Are just around the corner from the Naramachi Karakuri Toy Museum. The Hosokawa Residence is the older of the two and was built in the early 19th century. The Hosokawa family were prosperous makers of traditional Japanese candles. Next door the Mori Residence dates from 1890 and was initially built by the Hosokawas as a family home. Both houses have the lattice frontages typical of Nara machiya.
Hosokawa & Mori Residences
Minamiiyodo-cho, Nara 630-8338
Tel: 0742 34 5369
Hours: 11am-4pm; Open from 21 March-26 June and 23 September-27 November on weekends and public holidays.
Admission: Free

Eating Out in Naramachi

Naramachi’s narrow streets and historic, wooden buildings offer an atmospheric setting for eating out.

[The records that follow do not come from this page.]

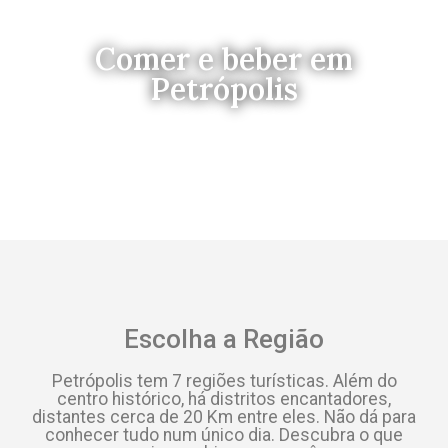
Comer e beber em
Petrópolis
Foto: Brassaria Matriz
Escolha a Região
Petrópolis tem 7 regiões turísticas. Além do
centro histórico, há distritos encantadores,
distantes cerca de 20 Km entre eles. Não dá para
conhecer tudo num único dia. Descubra o que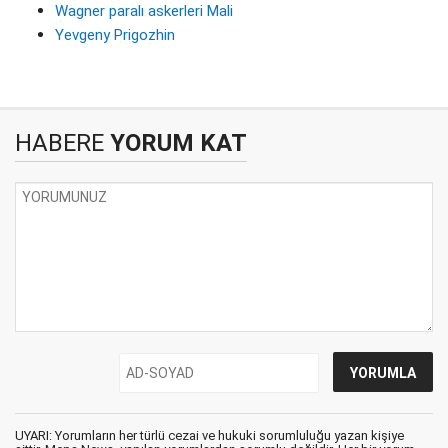
Wagner paralı askerleri Mali
Yevgeny Prigozhin
HABERE
YORUM KAT
UYARI: Yorumların her türlü cezai ve hukuki sorumluluğu yazan kişiye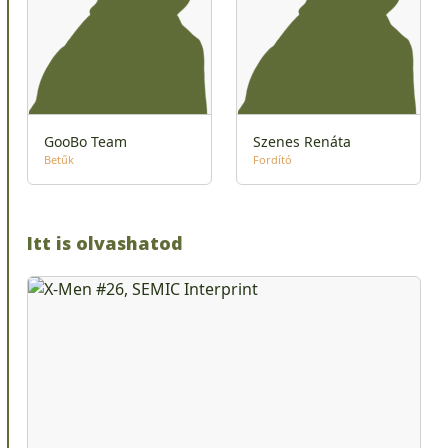
GooBo Team
Szenes Renáta
Betűk
Fordító
Itt is olvashatod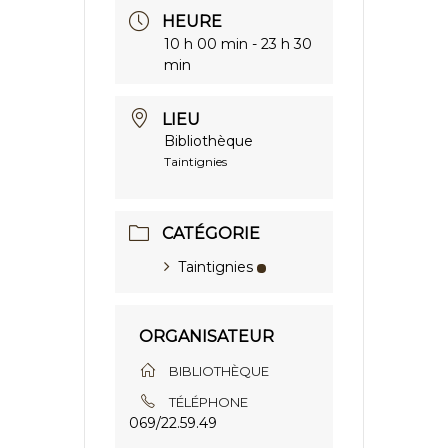
HEURE
10 h 00 min - 23 h 30
min
LIEU
Bibliothèque
Taintignies
CATÉGORIE
Taintignies
ORGANISATEUR
BIBLIOTHÈQUE
TÉLÉPHONE
069/22.59.49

Naramachi’s restaurants offer a wide variety of Japanese and foreign cuisine ranging from traditional kaiseki to modern French.

  • Kyo Kozuchi (21 Shimomikado-cho 21; Tel: 0742 22 1440) offers “medicinal food” including locally produced vegetables, red rice and so – a type of skimmed milk from the Nara Period.
  • Poku-Poku (23 Shomani-cho 21; Tel: 0742 31 2537) specializes in tonkatsu – breaded pork – served with rice, vegetables and two types of tea.
  • Across the street, Awa (1 Shomani-cho 21; Tel: 0742 24 5699) presents full-course Japanese meals in a traditional setting.
  • Hiyori (26 Nakanoshinya-cho 21; Tel: 0742 24 1470) has Yamato-style kaiseki dishes with locally-grown vegetables complemented with beef and chicken.
  • Salon de Vins Seve (19-1 Nishiterabayashi-cho; Tel: 0742 25 2233) prides itself on its fine French wines and regional French cuisine.
  • Kanna (19-2 Nishiterabayashi-cho; Tel: 0742 25 2150) is a stylish day-time cafe specializing in beautifully presented Japanese sweets served in three-tiered, lacquered bento boxes with powdered green tea – machya.
  • Kashiya (22-23 Chuin-cho; Tel: 0742 22 8899) is a traditional, tatami-mat cafe known for its hand-made, bean-paste sweets eaten with tea or coffee.
  • Tsuruyoshi (22-1 Wakido-cho; Tel: 0742 26 7798) is well-known for its delicious kaiseki meals featuring beautifully-presented seafood.
  • Friponne (22-1 Wakido-cho; Tel: 0742 27 8622) offers French food with an Okinawan twist including gourds, yams and sea grapes (umibudo).